At its I/O conference yesterday morning, Google unveiled its Google Music Beta service. The long-anticipated invitation-only service will allow users to store up to 20,000 songs in the cloud. But there are some important details and catches.
If you weren't at the I/O conference, you can only press your nose against the glass and request an invitation. Even if you can use it at this point, the service only works through a browser or an Android-based device. Users of iPhones are out of luck. So are music aficionados who live outside the United States. Furthermore, at least at this point, it looks like you can't buy songs through the service to add to your music library (although you can add certain free songs as part of music genre packs).
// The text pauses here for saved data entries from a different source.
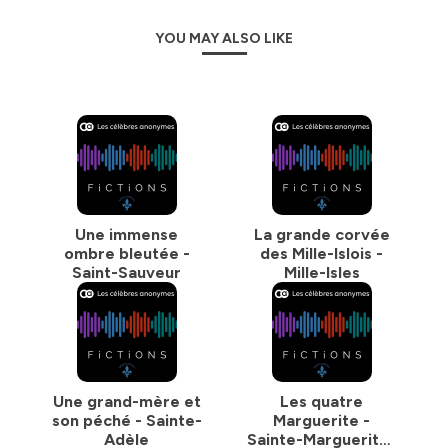
YOU MAY ALSO LIKE
Une immense
La grande corvée
ombre bleutée -
des Mille-Islois -
Saint-Sauveur
Mille-Isles
Une grand-mère et
Les quatre
son péché - Sainte-
Marguerite -
Adèle
Sainte-Marguerite-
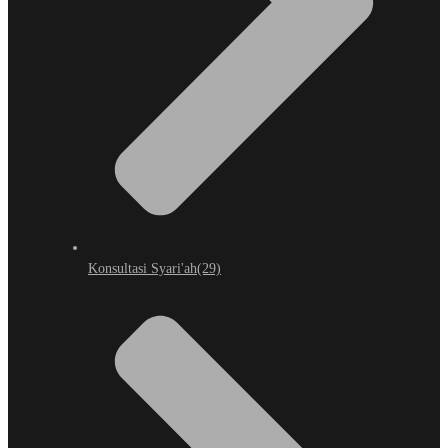
Konsultasi Syari'ah
(29)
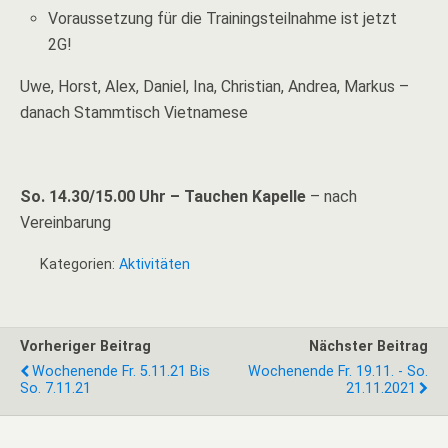
Voraussetzung für die Trainingsteilnahme ist jetzt
2G!
Uwe, Horst, Alex, Daniel, Ina, Christian, Andrea, Markus –
danach Stammtisch Vietnamese
So. 14.30/15.00 Uhr – Tauchen Kapelle
– nach
Vereinbarung
Kategorien:
Aktivitäten
Vorheriger Beitrag
Nächster Beitrag
Wochenende Fr. 5.11.21 Bis
Wochenende Fr. 19.11. - So.
So. 7.11.21
21.11.2021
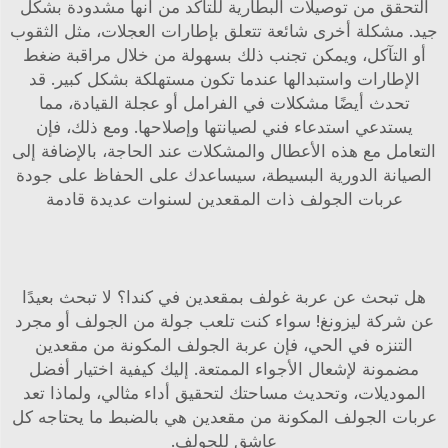
التحقق من توصيلات البطارية للتأكد من أنها مشدودة بشكل
جيد. مشكلة أخرى شائعة تتعلق بإطارات العجلات، مثل الثقوب
أو التآكل، ويمكن تجنب ذلك بسهولة من خلال مراقبة ضغط
الإطارات واستبدالها عندما تكون مستهلكة بشكل كبير. قد
تحدث أيضًا مشكلات في الفرامل أو عجلة القيادة، مما
يستدعي استدعاء فني لصيانتها وإصلاحها. ومع ذلك، فإن
التعامل مع هذه الأعطال والمشكلات عند الحاجة، بالإضافة إلى
الصيانة الدورية البسيطة، سيساعدك على الحفاظ على جودة
عربات الجولف ذات المقعدين لسنوات عديدة قادمة
هل تبحث عن
عربة غولف بمقعدين
في كندا؟ لا تبحث بعيدًا
عن شركة ليزونغ! سواء كنت تلعب جولة من الجولف أو مجرد
التنزه في الحي، فإن عربة الجولف المكونة من مقعدين
مضمونة لإشعال الأجواء الممتعة. إليك كيفية اختيار أفضل
الموديلات، وتحديث مساحتك لتحقيق أداء مثالي، ولماذا تعد
عربات الجولف المكونة من مقعدين هي بالضبط ما يحتاجه كل
عاشق للجولف.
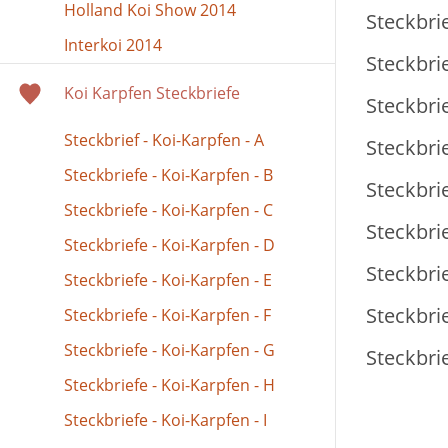
Holland Koi Show 2014
Steckbrie
Interkoi 2014
Steckbrie
Koi Karpfen Steckbriefe
Steckbrie
Steckbrief - Koi-Karpfen - A
Steckbrie
Steckbriefe - Koi-Karpfen - B
Steckbrie
Steckbriefe - Koi-Karpfen - C
Steckbrie
Steckbriefe - Koi-Karpfen - D
Steckbrie
Steckbriefe - Koi-Karpfen - E
Steckbrie
Steckbriefe - Koi-Karpfen - F
Steckbriefe - Koi-Karpfen - G
Steckbrie
Steckbriefe - Koi-Karpfen - H
Steckbriefe - Koi-Karpfen - I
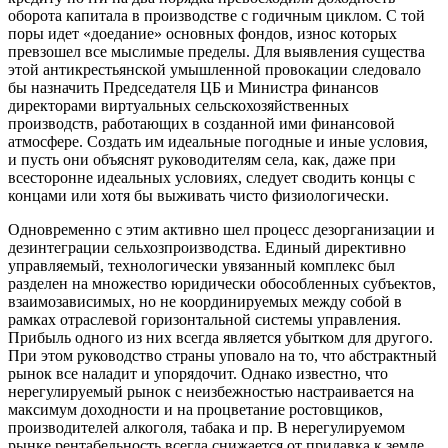
оборота капитала
в производстве
с годичным
циклом.
С той
поры идет «доедание» основных фондов, износ которых
превзошел
все мыслимые
пределы.
Для выявления
существа
этой антикрестьянской умышленной провокации
следовало
бы
назначить Председателя ЦБ
и Министра
финансов
директорами виртуальных сельскохозяйственных
производств, работающих
в созданной
ими финансовой
атмосфере. Создать им идеальные погодные
и иные
условия,
и пусть
они объяснят руководителям села, как, даже
при
всесторонне
идеальных условиях, следует сводить концы
с
концами
или хотя бы
выживать чисто физиологически.
Одновременно
с этим
активно шел процесс дезорганизации
и
дезинтеграции
сельхозпроизводства. Единый директивно
управляемый, технологически увязанный комплекс был
разделен
на множество
юридически обособленных субъектов,
взаимозависимых,
но не координируемых
между собой
в
рамках
отраслевой горизонтальной системы управления.
Прибыль одного
из них
всегда является убытком
для другого.
При этом
руководство страны уповало
на то,
что абстрактный
рынок
все наладит
и упорядочит.
Однако известно,
что
нерегулируемый
рынок
с неизбежностью
настраивается
на
максимум
доходности
и на процветание
ростовщиков,
производителей алкоголя, табака
и пр.
В нерегулируемом
рынке рентабельность всегда снижается
от прилавка
к земле.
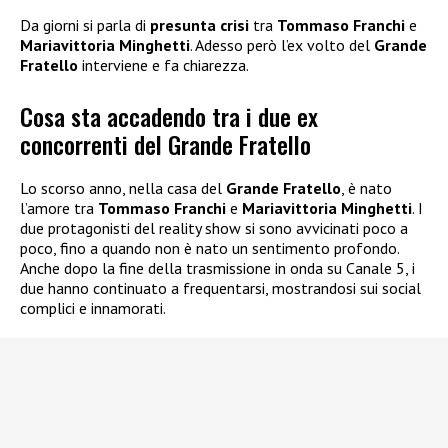
Da giorni si parla di
presunta crisi
tra
Tommaso Franchi
e
Mariavittoria Minghetti
. Adesso però l’ex volto del
Grande
Fratello
interviene e fa chiarezza.
Cosa sta accadendo tra i due ex
concorrenti del Grande Fratello
Lo scorso anno, nella casa del
Grande Fratello
, è nato
l’amore tra
Tommaso Franchi
e
Mariavittoria Minghetti
. I
due protagonisti del reality show si sono avvicinati poco a
poco, fino a quando non è nato un sentimento profondo.
Anche dopo la fine della trasmissione in onda su Canale 5, i
due hanno continuato a frequentarsi, mostrandosi sui social
complici e innamorati.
Given those limitations, however, Google Music Beta is pretty cool. Simply upload your songs to the service, and you can access them from any computer connected to the Internet. Any playlist you create can be edited from any device you're using – so you can create a playlist on your computer and add songs to it on your Android phone, for instance.
If you don't want to spend a lot of time creating a playlist, Google Music Beta can create one for you. Simply give it one song to start with, and the service will use “Instant Mix” to choose other songs that go well with it. This is Google's version of Apple's Genius playlists.
Interestingly, despite the limitations mentioned earlier, Google Music Beta appears to be compatible with iTunes; it will ask you if you want to update your music library automatically with new songs you add to iTunes, and when it asks you where you keep your music, it offers “iTunes player” as one of the options you can click. Check out some TechCrunch screen shots (http://techcrunch.com/2011/05/10/google-music-beta/) and you'll see what I mean.
Strictly speaking, even if you aren't able to connect to the cloud, you won't be completely tuneless. Recently played songs will still be available, even if you're offline. If you want a little more certainty in your life, you can pick specific albums, artists and playlists to always be available for your listening pleasure while you're offline.
This caching feature seems designed to wean users away from carrying around a separate music player. Why carry an iPod and your Android phone when the latter can already play all the tunes you need? If you're traveling by plane, especially, one less electronic device means one less thing to worry about getting through security.
Users who own Android smartphones will probably get the most out of Google Music Beta. There's something to be said for being able to access your entire music collection from any desktop or laptop without having it take up space on the machine, but that particular benefit becomes even more compelling when you're dealing with the kind of limited memory endemic to portable electronic devices. Whether Google Music Beta catches on, therefore, depends in part on the market penetration that Android-based smartphones achieve. That's enough of a reason to keep an eye on it and see how it does.